== Work required ==
Where a line contains "pinky pip: (1217, 1075)", start there and write out that line and each one after it, word for word, through the final line of the entries; add nothing else.

(Human pose keypoint data)
+===+

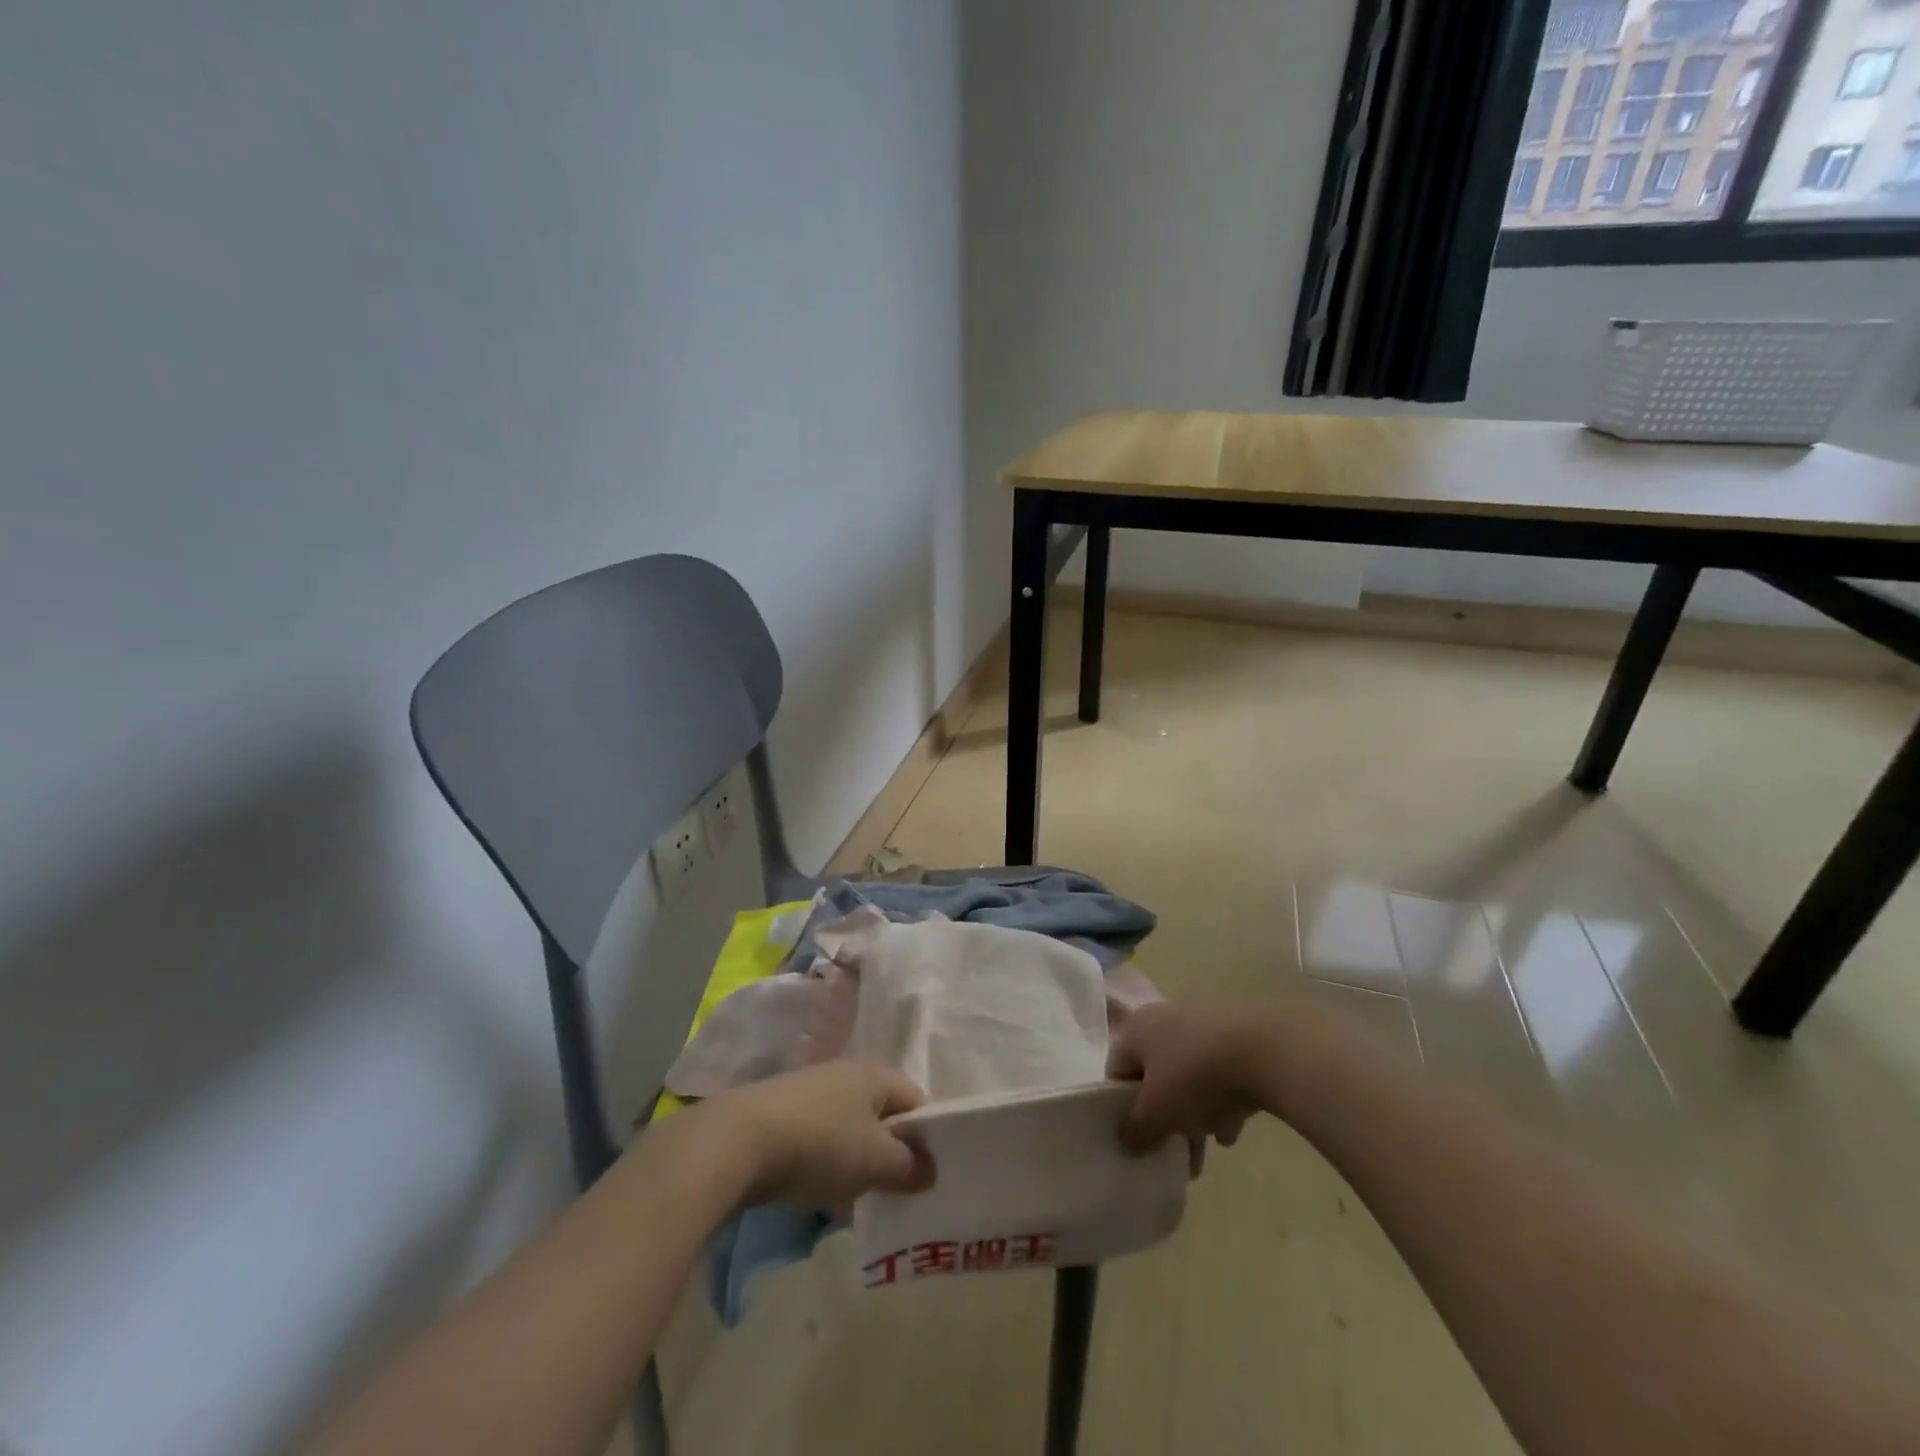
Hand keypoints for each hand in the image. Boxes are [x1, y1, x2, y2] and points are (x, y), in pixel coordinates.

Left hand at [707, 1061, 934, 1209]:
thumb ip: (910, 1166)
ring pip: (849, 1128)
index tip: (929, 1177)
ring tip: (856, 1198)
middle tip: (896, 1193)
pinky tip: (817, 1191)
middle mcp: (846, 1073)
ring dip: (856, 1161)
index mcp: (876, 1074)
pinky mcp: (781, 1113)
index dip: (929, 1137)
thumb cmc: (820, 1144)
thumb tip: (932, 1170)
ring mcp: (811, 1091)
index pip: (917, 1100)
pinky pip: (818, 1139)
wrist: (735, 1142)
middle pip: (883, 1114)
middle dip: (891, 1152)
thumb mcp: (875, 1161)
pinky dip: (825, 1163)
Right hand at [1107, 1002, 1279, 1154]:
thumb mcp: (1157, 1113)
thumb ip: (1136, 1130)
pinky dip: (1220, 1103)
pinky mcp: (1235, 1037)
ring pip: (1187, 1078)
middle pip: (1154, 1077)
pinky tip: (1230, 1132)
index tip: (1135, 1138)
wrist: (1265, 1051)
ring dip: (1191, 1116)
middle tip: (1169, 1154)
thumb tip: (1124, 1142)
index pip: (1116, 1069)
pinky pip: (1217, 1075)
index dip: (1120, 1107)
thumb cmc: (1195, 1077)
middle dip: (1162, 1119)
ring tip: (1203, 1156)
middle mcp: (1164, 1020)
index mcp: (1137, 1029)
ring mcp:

+===+

== Solution ==
pinky pip: (1217, 1075)
index dip: (1120, 1107)
thumb cmc: (1195, 1077)
middle dip: (1162, 1119)
ring tip: (1203, 1156)
middle mcp: (1164, 1020)
index mcp: (1137, 1029)
ring mcp:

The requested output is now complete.